Tex - Rudy - RBD - all great POINTS !!!!!!! - if you go to a dog park - last place you want your pup drinking is a community water bowl - if someone told me 50yrs ago they would V selling water in plastic bottles !!!!!!!! I would Say r u nuts !!!!!!!! lol


----------



## gunnr (Aug 14, 2009)

I use to give the dogs Pedialyte, in addition to water to recover during hunting season, and MTN Bike riding with them. We're talking hours of running here though. Mostly though I just make sure they always have access to water.

Gatorade is garbage. As a former cyclist I can tell you that gatorade, and most sports type drinks are junk. Nothing more than food coloring, HFCS, and some salt.

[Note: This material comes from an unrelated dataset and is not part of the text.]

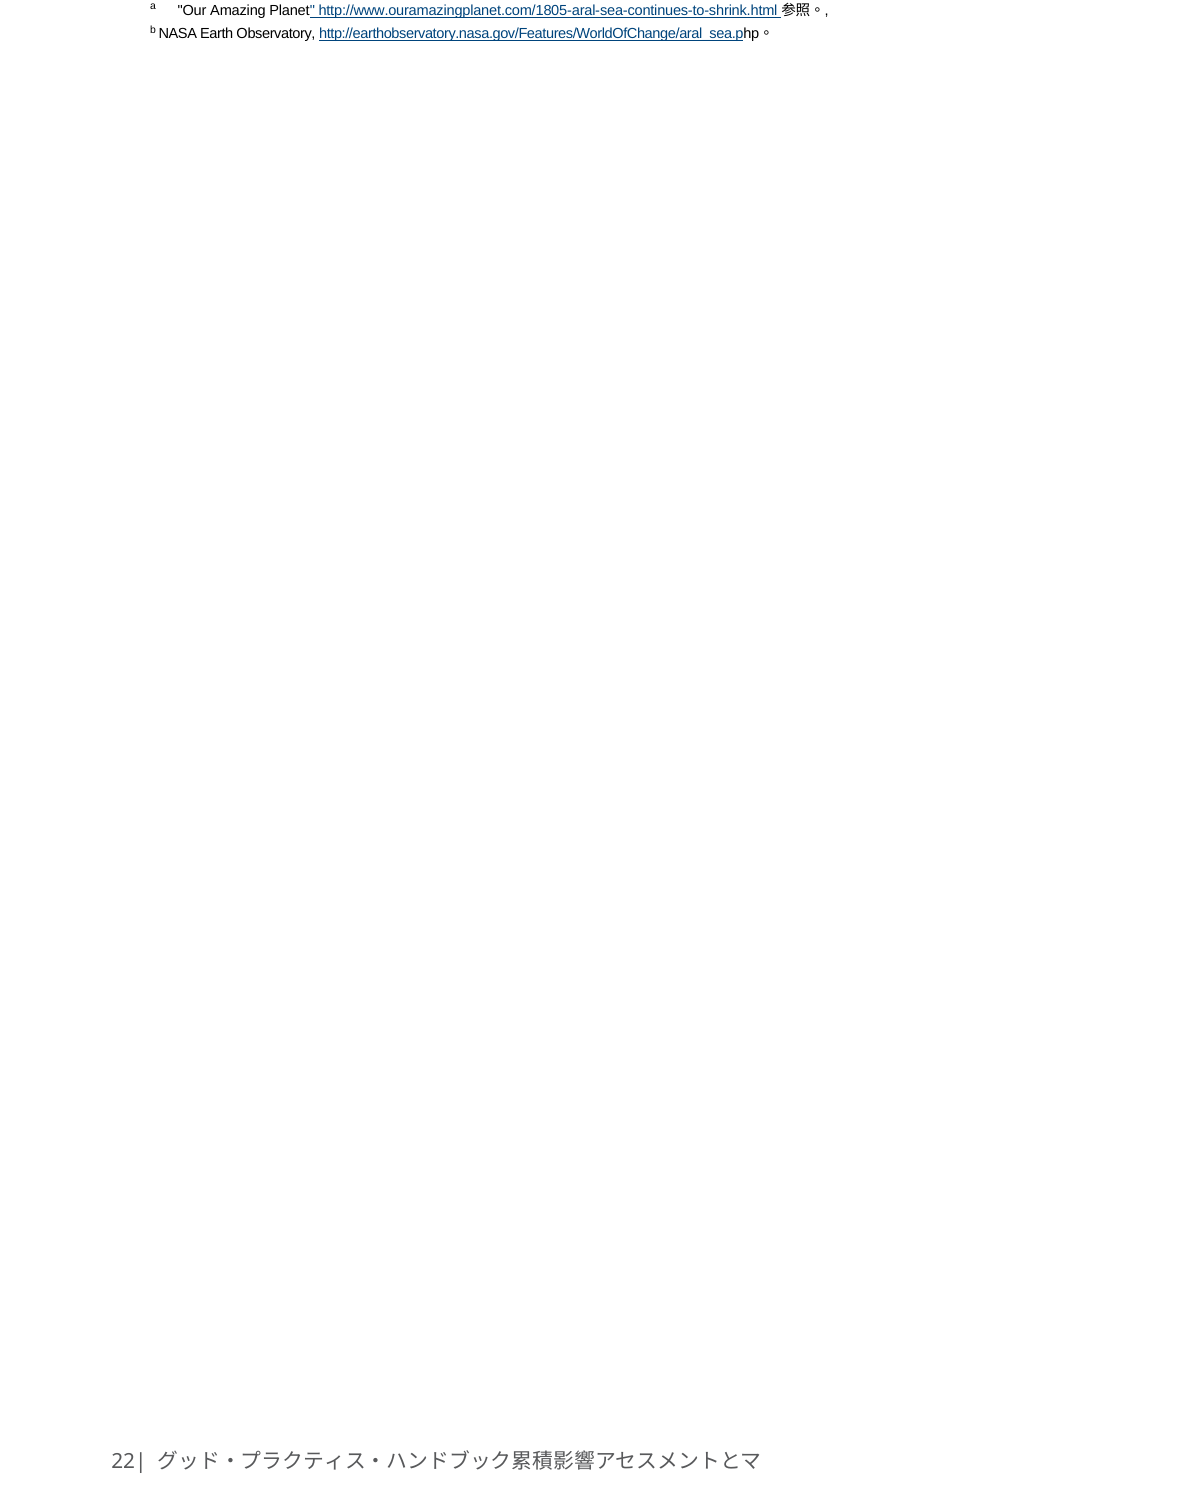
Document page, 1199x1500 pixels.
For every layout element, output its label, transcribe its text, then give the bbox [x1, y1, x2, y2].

text b NASA Earth Observatory, http://earthobservatory.nasa.gov/Features/WorldOfChange/aral_sea.php。 [150, 23, 1124, 43]
text a "Our Amazing Planet" http://www.ouramazingplanet.com/1805-aral-sea-continues-to-shrink.html 参照。, [150, 0, 1124, 20]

As an aside: We naturally know that the dogs need more water when it's hot and sticky outside, but they need it just as much when it's cold.


----------



## R E McCraith (Nov 24, 2011)

Gun - good POINT - in the winter I carry PIKE's water inside my coat - I never give cold water 2 pups that are hunting or just working out - at home PIKE likes a few icecubes in his water 2 play with


----------



## Darcy1311 (May 27, 2012)

I bought this for Darcy last year, she only likes drinking from running water...weird dog.  she also drinks from the running tap in the bathroom..


----------



## gunnr (Aug 14, 2009)

R said:


> Gun - good POINT - in the winter I carry PIKE's water inside my coat - I never give cold water 2 pups that are hunting or just working out - at home PIKE likes a few icecubes in his water 2 play with


 Glad to know that Gunnr isn't unique with the ice cube fixation. She loves them in the water bowl. 
Yeah, winter, for those of us in the northern climates, can be just a problematic as summer for our dogs. I carry a lot of water with me when we go out, no matter what time of year.


----------